··· Records supplied ···

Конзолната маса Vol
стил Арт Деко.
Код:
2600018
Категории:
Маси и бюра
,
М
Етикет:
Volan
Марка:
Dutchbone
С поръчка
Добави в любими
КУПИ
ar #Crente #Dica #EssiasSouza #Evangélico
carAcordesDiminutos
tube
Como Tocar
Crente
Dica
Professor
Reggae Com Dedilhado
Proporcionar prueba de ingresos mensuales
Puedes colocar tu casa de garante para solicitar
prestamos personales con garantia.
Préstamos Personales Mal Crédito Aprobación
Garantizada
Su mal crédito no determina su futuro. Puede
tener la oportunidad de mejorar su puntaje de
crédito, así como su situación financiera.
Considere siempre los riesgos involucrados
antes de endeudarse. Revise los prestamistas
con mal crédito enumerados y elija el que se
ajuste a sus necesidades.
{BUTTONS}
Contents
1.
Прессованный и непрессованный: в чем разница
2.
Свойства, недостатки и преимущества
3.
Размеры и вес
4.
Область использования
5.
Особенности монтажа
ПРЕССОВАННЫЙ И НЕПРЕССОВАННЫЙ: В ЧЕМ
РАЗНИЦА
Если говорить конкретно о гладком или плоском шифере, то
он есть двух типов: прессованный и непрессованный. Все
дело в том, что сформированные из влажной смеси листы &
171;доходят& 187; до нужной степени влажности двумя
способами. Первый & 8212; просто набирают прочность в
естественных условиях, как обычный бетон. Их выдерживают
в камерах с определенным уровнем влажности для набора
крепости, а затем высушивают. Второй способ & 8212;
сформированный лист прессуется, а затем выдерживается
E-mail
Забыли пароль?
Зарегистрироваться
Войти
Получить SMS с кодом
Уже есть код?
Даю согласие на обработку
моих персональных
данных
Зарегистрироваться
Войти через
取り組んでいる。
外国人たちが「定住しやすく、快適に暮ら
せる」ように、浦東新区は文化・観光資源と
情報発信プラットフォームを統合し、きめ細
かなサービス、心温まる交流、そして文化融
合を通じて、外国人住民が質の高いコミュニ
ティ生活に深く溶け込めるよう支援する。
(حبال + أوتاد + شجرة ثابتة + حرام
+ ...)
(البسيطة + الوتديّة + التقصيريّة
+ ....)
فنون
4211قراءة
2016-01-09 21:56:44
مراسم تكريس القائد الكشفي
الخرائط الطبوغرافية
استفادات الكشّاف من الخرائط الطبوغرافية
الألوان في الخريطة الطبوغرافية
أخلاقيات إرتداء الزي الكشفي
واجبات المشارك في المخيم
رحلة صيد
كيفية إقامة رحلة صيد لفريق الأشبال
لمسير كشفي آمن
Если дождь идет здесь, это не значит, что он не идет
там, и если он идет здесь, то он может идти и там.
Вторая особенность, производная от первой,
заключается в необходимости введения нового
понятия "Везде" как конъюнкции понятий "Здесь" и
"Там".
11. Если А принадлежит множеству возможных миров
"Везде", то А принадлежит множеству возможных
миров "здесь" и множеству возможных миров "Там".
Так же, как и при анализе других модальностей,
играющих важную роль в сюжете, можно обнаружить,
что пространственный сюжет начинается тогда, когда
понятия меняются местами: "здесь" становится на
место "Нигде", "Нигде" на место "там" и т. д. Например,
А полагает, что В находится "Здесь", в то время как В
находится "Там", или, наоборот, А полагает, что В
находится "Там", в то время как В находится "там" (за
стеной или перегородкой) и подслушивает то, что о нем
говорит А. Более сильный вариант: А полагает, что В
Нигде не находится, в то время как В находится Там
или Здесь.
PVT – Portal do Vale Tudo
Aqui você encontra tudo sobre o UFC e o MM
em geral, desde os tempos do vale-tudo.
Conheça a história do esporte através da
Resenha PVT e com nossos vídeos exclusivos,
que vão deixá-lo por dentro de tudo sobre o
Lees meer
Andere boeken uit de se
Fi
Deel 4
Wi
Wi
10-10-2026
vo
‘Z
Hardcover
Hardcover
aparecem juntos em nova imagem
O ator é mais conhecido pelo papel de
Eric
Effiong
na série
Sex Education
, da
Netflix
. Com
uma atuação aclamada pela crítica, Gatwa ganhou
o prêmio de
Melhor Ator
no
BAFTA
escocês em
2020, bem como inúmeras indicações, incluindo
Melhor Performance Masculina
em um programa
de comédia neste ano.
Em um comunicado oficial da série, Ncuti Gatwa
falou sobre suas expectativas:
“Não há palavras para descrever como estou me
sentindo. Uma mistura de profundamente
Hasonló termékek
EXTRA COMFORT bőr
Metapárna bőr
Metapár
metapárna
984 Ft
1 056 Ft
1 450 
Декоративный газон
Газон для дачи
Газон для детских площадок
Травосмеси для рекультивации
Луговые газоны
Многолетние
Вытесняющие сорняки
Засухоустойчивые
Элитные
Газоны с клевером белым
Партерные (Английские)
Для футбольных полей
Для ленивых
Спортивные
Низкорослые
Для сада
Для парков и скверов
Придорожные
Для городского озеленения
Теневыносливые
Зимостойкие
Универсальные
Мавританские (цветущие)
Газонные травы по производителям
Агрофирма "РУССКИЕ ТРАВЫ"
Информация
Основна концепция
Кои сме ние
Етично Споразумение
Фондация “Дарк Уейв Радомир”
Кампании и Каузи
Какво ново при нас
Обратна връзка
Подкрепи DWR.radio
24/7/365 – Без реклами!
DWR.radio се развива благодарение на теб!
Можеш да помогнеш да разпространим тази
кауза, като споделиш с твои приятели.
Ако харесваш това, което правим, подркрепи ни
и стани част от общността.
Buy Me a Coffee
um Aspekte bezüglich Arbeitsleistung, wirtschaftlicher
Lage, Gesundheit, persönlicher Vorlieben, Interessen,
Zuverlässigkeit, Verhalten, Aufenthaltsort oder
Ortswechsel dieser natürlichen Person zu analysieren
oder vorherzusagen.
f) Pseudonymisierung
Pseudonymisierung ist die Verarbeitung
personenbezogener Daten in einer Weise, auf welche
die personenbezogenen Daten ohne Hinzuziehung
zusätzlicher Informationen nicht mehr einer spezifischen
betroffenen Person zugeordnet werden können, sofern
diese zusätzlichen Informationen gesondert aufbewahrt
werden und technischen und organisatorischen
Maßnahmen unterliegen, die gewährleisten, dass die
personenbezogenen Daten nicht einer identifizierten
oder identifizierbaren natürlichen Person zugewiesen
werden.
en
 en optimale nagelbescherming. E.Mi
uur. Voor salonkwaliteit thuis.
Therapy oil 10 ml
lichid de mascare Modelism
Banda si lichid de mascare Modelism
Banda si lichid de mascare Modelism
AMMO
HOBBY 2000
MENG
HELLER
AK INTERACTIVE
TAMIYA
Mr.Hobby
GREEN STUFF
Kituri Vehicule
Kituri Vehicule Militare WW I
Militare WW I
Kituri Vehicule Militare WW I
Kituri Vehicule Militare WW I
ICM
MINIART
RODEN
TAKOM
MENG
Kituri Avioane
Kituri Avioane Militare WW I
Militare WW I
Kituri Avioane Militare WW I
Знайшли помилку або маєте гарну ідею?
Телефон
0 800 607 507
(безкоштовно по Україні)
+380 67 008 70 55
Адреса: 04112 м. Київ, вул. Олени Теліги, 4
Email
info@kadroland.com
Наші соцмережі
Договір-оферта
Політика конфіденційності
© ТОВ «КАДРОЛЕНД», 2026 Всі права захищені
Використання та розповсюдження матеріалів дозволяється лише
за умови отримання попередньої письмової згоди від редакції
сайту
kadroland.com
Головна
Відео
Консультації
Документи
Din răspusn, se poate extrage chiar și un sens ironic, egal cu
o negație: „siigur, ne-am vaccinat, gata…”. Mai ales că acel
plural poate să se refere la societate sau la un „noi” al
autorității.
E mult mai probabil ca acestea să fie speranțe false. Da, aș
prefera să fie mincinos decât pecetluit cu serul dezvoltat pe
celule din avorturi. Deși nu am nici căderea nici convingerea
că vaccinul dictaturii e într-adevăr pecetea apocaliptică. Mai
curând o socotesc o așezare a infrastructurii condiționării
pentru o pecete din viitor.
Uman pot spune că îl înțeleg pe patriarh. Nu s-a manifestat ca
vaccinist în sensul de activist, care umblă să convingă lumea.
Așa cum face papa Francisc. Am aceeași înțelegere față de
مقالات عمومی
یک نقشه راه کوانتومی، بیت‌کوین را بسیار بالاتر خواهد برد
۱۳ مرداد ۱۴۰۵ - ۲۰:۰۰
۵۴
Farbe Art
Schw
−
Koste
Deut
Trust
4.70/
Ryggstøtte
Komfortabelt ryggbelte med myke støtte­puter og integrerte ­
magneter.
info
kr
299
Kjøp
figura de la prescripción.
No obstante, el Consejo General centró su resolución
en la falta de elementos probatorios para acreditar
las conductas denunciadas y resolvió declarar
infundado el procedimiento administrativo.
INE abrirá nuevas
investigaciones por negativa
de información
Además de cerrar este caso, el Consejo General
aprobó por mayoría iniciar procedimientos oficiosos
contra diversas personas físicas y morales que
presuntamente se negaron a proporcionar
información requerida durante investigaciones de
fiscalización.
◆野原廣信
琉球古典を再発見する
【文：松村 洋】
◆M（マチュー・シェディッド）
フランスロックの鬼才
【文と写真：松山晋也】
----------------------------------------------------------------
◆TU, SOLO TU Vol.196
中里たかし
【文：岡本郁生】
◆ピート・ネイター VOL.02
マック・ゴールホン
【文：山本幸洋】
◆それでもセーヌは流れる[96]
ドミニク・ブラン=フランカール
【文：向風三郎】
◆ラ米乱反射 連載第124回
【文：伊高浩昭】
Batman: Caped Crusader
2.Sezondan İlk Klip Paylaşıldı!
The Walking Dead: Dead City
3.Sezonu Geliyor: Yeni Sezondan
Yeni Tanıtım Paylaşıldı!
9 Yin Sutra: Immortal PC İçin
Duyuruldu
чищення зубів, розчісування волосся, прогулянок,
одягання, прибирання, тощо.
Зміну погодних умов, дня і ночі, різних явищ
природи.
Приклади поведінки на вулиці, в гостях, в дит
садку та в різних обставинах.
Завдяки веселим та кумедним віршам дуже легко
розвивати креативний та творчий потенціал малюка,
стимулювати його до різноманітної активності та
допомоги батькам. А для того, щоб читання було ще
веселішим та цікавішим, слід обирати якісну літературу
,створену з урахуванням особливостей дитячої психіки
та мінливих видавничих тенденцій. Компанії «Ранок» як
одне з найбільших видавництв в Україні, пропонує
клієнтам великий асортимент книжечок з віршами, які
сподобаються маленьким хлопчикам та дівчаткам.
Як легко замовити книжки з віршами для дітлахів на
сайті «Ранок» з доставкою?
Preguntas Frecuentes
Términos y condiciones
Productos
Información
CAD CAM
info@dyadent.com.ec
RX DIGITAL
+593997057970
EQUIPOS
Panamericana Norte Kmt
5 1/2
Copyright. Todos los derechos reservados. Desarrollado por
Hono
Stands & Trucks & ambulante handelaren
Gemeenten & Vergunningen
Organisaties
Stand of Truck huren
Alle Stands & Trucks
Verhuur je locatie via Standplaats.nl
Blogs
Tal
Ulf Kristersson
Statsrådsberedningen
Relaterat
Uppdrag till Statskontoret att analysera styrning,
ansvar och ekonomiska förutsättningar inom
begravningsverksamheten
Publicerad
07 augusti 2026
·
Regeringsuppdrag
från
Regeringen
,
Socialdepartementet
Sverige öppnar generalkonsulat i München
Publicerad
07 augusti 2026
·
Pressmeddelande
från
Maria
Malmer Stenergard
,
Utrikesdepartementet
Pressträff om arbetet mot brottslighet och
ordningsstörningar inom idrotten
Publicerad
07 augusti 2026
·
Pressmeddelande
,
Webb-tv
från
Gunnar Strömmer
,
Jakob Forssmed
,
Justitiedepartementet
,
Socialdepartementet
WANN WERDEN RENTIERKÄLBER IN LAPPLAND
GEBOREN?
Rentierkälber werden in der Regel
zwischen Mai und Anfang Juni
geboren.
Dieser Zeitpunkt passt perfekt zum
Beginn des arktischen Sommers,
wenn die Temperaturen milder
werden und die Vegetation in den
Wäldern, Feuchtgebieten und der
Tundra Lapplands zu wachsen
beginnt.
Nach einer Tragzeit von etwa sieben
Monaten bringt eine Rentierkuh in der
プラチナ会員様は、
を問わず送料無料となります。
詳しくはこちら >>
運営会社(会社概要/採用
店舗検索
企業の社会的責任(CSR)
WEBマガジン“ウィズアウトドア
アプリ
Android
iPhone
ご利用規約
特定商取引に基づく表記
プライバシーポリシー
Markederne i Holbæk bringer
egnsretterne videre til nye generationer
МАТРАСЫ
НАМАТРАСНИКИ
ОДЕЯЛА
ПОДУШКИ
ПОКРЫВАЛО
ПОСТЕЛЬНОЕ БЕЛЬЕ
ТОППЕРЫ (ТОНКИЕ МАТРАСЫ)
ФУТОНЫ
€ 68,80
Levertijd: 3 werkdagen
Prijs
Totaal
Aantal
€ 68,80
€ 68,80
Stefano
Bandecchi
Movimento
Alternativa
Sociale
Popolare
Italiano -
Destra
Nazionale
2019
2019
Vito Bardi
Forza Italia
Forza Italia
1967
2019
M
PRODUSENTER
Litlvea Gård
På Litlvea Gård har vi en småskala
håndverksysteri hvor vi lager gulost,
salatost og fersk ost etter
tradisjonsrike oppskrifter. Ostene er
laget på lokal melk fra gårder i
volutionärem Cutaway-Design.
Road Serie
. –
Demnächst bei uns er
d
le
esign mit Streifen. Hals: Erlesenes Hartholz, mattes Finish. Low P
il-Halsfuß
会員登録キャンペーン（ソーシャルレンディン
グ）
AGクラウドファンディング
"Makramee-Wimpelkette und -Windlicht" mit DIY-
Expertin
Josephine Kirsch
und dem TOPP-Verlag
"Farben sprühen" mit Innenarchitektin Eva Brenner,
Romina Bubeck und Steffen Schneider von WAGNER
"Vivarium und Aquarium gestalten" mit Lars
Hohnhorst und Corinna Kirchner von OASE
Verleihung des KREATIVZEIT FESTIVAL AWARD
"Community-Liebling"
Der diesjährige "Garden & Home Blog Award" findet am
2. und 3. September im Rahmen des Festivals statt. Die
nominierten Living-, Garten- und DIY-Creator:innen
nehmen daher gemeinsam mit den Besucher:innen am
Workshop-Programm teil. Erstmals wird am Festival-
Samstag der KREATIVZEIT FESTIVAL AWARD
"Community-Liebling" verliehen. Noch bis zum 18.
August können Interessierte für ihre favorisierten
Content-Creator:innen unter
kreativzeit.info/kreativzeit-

···

• Assigned task
Copy the lines of the saved entries above verbatim, starting at the first line and ending at the line containing "Если говорить конкретно", with both included.

• Output of the exercise
Конзолната маса Vol
стил Арт Деко.
Код:
2600018
Категории:
Маси и бюра
,
М
Етикет:
Volan
Марка:
Dutchbone
С поръчка
Добави в любими
КУПИ
ar #Crente #Dica #EssiasSouza #Evangélico
carAcordesDiminutos
tube
Como Tocar
Crente
Dica
Professor
Reggae Com Dedilhado
Proporcionar prueba de ingresos mensuales
Puedes colocar tu casa de garante para solicitar
prestamos personales con garantia.
Préstamos Personales Mal Crédito Aprobación
Garantizada
Su mal crédito no determina su futuro. Puede
tener la oportunidad de mejorar su puntaje de
crédito, así como su situación financiera.
Considere siempre los riesgos involucrados
antes de endeudarse. Revise los prestamistas
con mal crédito enumerados y elija el que se
ajuste a sus necesidades.
{BUTTONS}
Contents
1.
Прессованный и непрессованный: в чем разница
2.
Свойства, недостатки и преимущества
3.
Размеры и вес
4.
Область использования
5.
Особенности монтажа
ПРЕССОВАННЫЙ И НЕПРЕССОВАННЫЙ: В ЧЕМ
РАЗНИЦА
Если говорить конкретно о гладком или плоском шифере, то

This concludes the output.